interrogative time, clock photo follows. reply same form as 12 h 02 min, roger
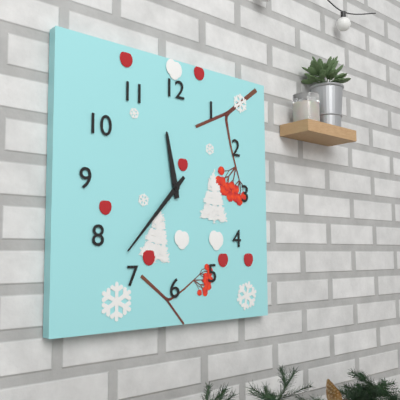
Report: 11 h 37 min
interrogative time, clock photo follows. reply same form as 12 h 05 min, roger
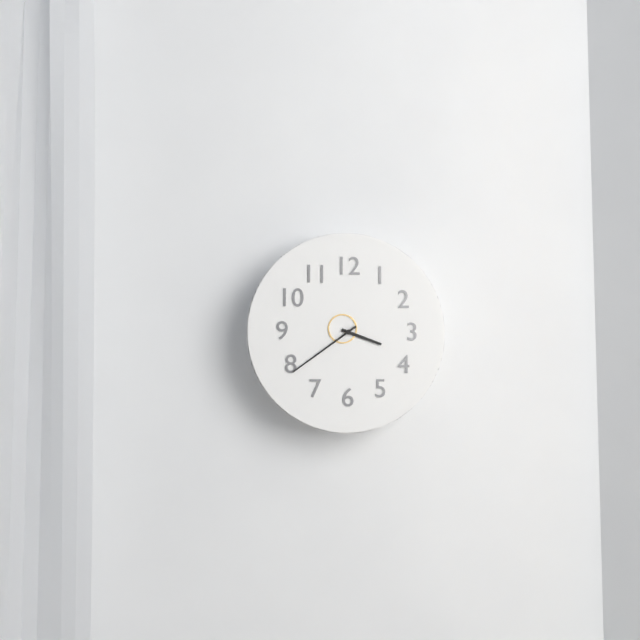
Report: 3 h 39 min
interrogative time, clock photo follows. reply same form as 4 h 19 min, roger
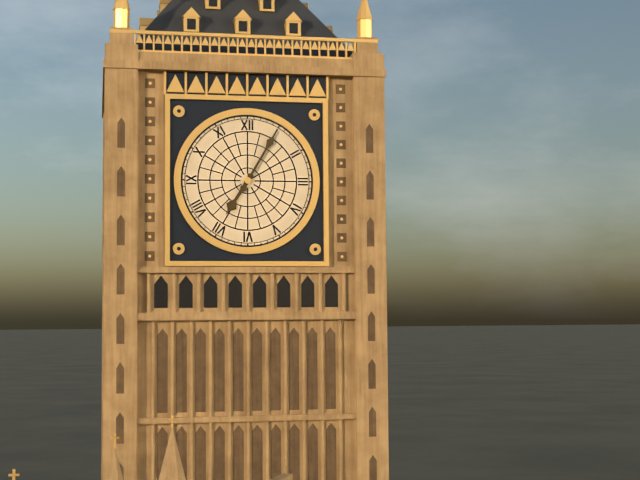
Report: 7 h 05 min
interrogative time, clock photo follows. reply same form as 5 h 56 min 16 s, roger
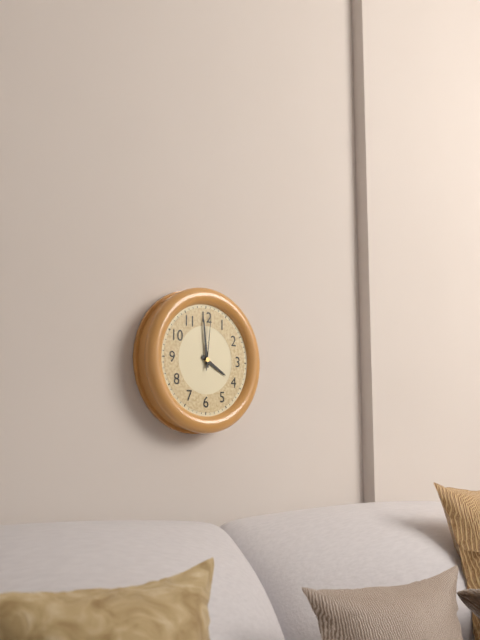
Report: 3 h 59 min 01 s
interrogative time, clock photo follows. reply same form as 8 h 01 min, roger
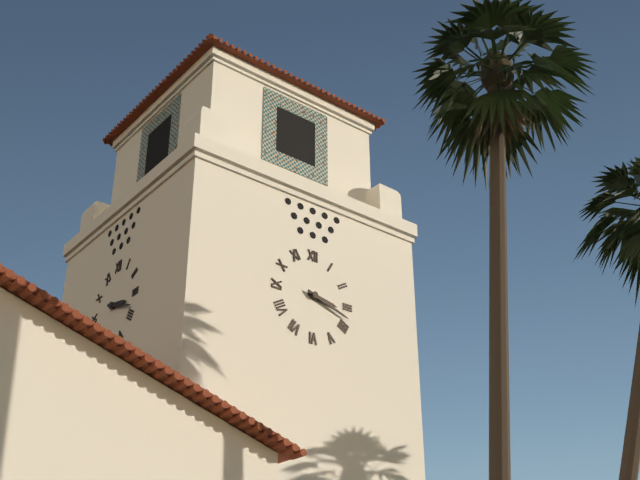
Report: 3 h 18 min
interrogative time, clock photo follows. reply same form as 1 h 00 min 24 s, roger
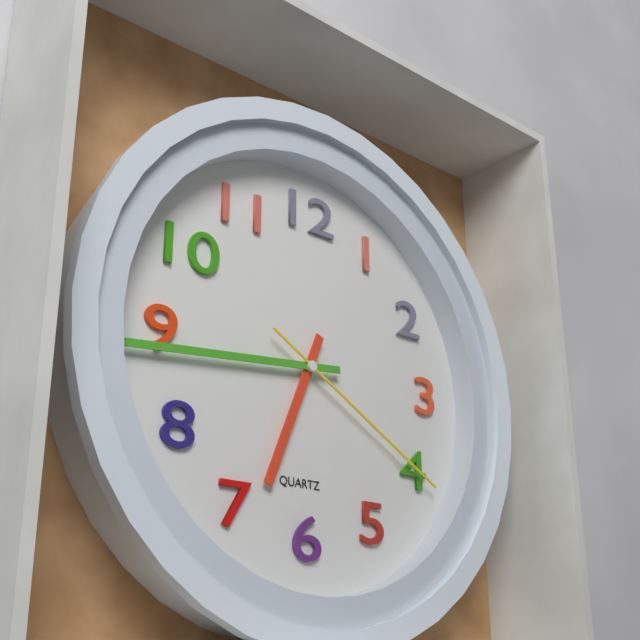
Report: 6 h 44 min 20 s
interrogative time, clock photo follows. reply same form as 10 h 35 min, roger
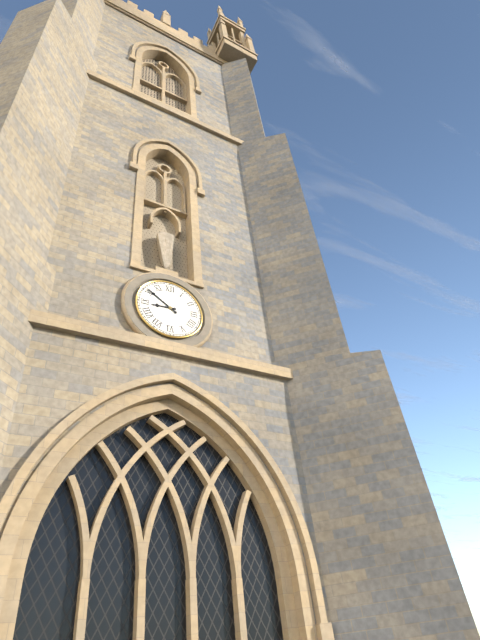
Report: 8 h 51 min
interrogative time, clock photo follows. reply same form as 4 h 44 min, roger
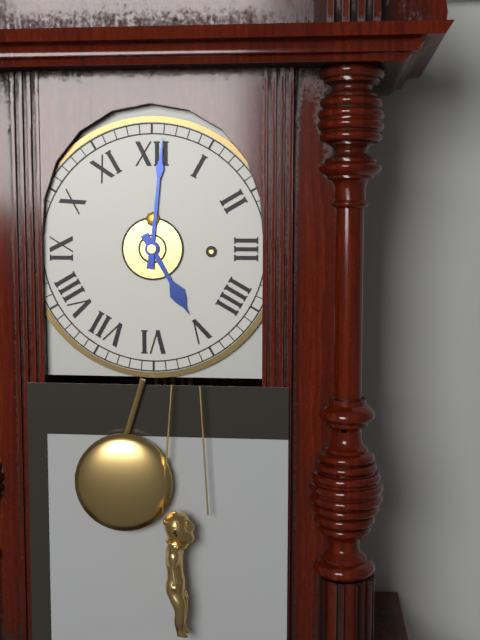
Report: 5 h 01 min
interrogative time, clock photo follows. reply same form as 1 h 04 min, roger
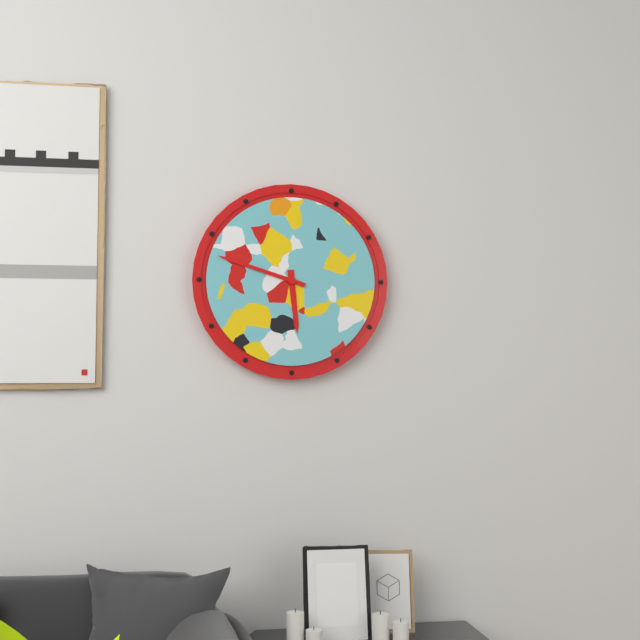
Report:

=-=-=

**GOAL:** Copy every entry above word for word, leaving out the pictures.

**RESPONSE TO THIS TASK:**
interrogative time, clock photo follows. reply same form as 12 h 02 min, roger
Report: 11 h 37 min
interrogative time, clock photo follows. reply same form as 12 h 05 min, roger
Report: 3 h 39 min
interrogative time, clock photo follows. reply same form as 4 h 19 min, roger
Report: 7 h 05 min
interrogative time, clock photo follows. reply same form as 5 h 56 min 16 s, roger
Report: 3 h 59 min 01 s
interrogative time, clock photo follows. reply same form as 8 h 01 min, roger
Report: 3 h 18 min
interrogative time, clock photo follows. reply same form as 1 h 00 min 24 s, roger
Report: 6 h 44 min 20 s
interrogative time, clock photo follows. reply same form as 10 h 35 min, roger
Report: 8 h 51 min
interrogative time, clock photo follows. reply same form as 4 h 44 min, roger
Report: 5 h 01 min
interrogative time, clock photo follows. reply same form as 1 h 04 min, roger
Report:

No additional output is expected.